USDA Farm Income Forecast Predicts Greater Income in 2020

Beth cowsFarmers are expected to see total income increase overall in 2020, though their accounting spreadsheets might indicate otherwise.

The U.S. Department of Agriculture’s Economic Research Service released its 2020 Farm Income Forecast, which predicts simultaneous increases and declines.

Net farm income is forecast to increase $3.1 billion from 2019 to $96.7 billion in 2020. Net farm income is a broad measure of farm profitability––the return, or profit, to farm operators for their labor, management and capital after all production expenses have been paid.

Net cash income does not include those adjustments and is forecast to decrease by $10.9 billion to $109.6 billion in 2020. This figure includes cash receipts from farming, as well as farm-related income, including government payments—minus cash expenses.

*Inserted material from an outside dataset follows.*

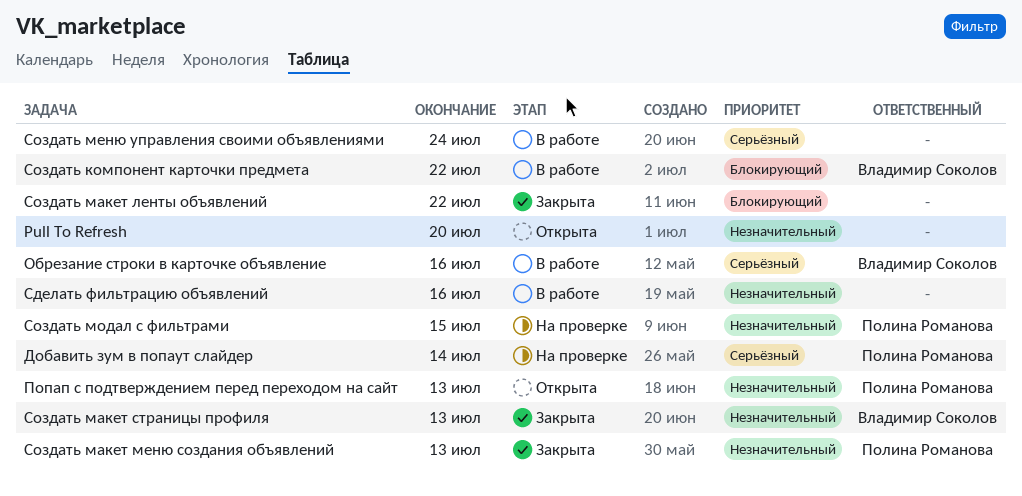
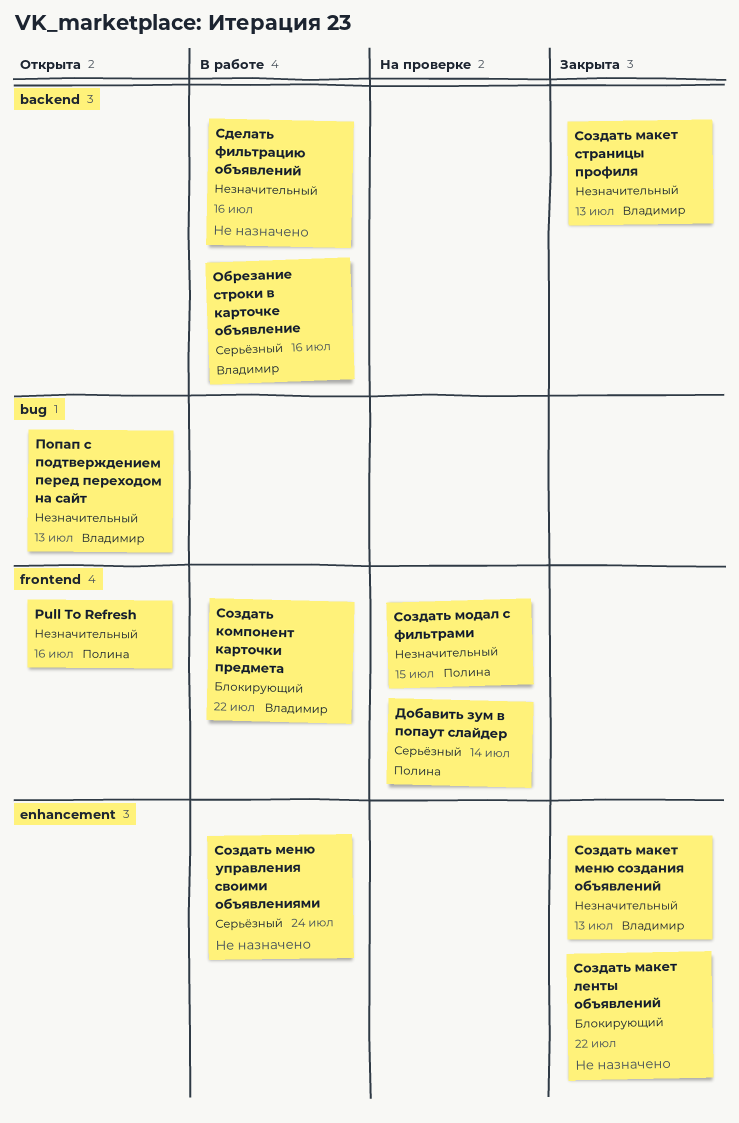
Pull To Refresh, owner: none -> Полина Романова
Pull To Refresh, due: Jul 20 -> Jul 16
Попап с подтверждением перед переходом на сайт, owner: Полина Романова -> Владимир Соколов
Создать макет меню создания объявлений, owner: Полина Романова -> Владимир Соколов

The forecast is a guide mostly observed by government officials, agribusiness operators and lenders, said Tony Banks, senior assistant director of agriculture, development and innovation for Virginia Farm Bureau Federation. The forecast helps to predict market trends affecting programs, sales and lending.

A simultaneous increase and decline of the two measures has happened only twice in the past 20 years. Such a divergence can occur when inventories are adjusted. For example, farmers likely sold products from their 2018 inventories during the short crop year in 2019.

“The forecast is a response to economic situations that were in effect at the time,” explained Banks. “One follows the marketing year, and one follows the calendar year.”

But no matter which farm income forecast is followed, the numbers will change, said Dr. John Newton, American Farm Bureau Federation chief economist. Debt is a factor, and so is international trade.

“Farm income would likely improve if additional sales materialize as a result of improved trade with Canada, Mexico, China and Japan, among others,” he said. “Farm income could face more pressure, however, if those sales do not materialize as expected in the face of increasing crop acreage production.”